• (Chico Ribeiro Neto)

    Gosto de casas antigas. Me comove ver a demolição de uma velha casa já com a imensa foto da torre que vai abrigar e espremer centenas de pessoas.

    Gosto daquelas casas no interior com dois assentos de cimento de cada lado da entrada, junto à parede, uma criança sentada em cada um.

    Gosto da casa 25 da Rua 2 de Julho, em Ipiaú (BA), onde vovô Chico sentava de noite na porta, fechava os olhos e dizia que ia tomar uma sopa em Paris e voltava logo.

    As casas somos nós.

    Gosto do quintal da casa 25, onde fazíamos o nosso mundo e onde a gente achava que cavando um buraco grandão ia chegar no Japão.

    Passava um tempão admirando a trilha das formigas e cavava o chão para ver o eterno movimento das minhocas.

    Gosto do fogão de lenha, onde Tia Nina torrava caroços de abóbora na chapa, bom pra matar lombriga.

    Hoje, o quilo do caroço de abóbora torrado chega a 90 reais ou mais em lojas de produtos naturais.

    A sala de visita da casa 25, sempre trancada e com um pano cobrindo as cadeiras. Só descobre quando chega visita.

    Lembro das manchas nas paredes dos quartos, onde a gente via animais pré-históricos.

    O grande corredor, ao longo dos três quartos, onde nós quatro (eu, Cleomar, Zé Carlos e Luiz) jogávamos bola. Um cabide na parede para pendurar chapéu, capa e guarda-chuva.

    As duas grandes janelas azuis. Foi de uma delas que Cleonice (mamãe) viu Waldemar (papai) pela primeira vez, passeando de cavalo num sábado à tarde, depois de vender na feira de Ipiaú os tomates produzidos pela família em Amargosa.

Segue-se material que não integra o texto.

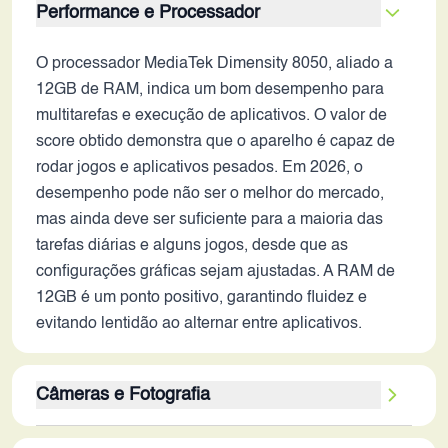
Performance e Processador
O processador MediaTek Dimensity 8050, aliado a
12GB de RAM, indica um bom desempenho para
multitarefas e execução de aplicativos. O valor de
score obtido demonstra que o aparelho é capaz de
rodar jogos e aplicativos pesados. Em 2026, o
desempenho pode não ser o melhor do mercado,
mas ainda deve ser suficiente para a maioria das
tarefas diárias e alguns jogos, desde que as
configurações gráficas sejam ajustadas. A RAM de
12GB é um ponto positivo, garantindo fluidez e
evitando lentidão ao alternar entre aplicativos.
Câmeras e Fotografia
A câmera traseira de 108MP é promissora para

    A notícia ecoou logo de manhã cedo: tem um jacaré no quintal da casa de doutor Salvador da Matta, perto da casa 25. O fundo da casa dele também dava para o rio e o portão ficava a mais de um palmo do chão. O jacaré entrou por ali e foi dormir.

    Uma vez, na década de 1950, um senhor de Ipiaú, homem da roça, veio a Salvador pela primeira vez. Na volta, perguntaram a ele o que achou da capital. E ele, que nunca tinha visto um edifício, respondeu:

    “Achei uma cidade bonita e grande. O mar é aquela coisa linda. Mas o que me chamou mais atenção foi que tem umas casas muito altas, uma em cima da outra, com um bocado de janela, e só tem uma porta praquele povo todo passar. Tanta janela e uma porta só!”.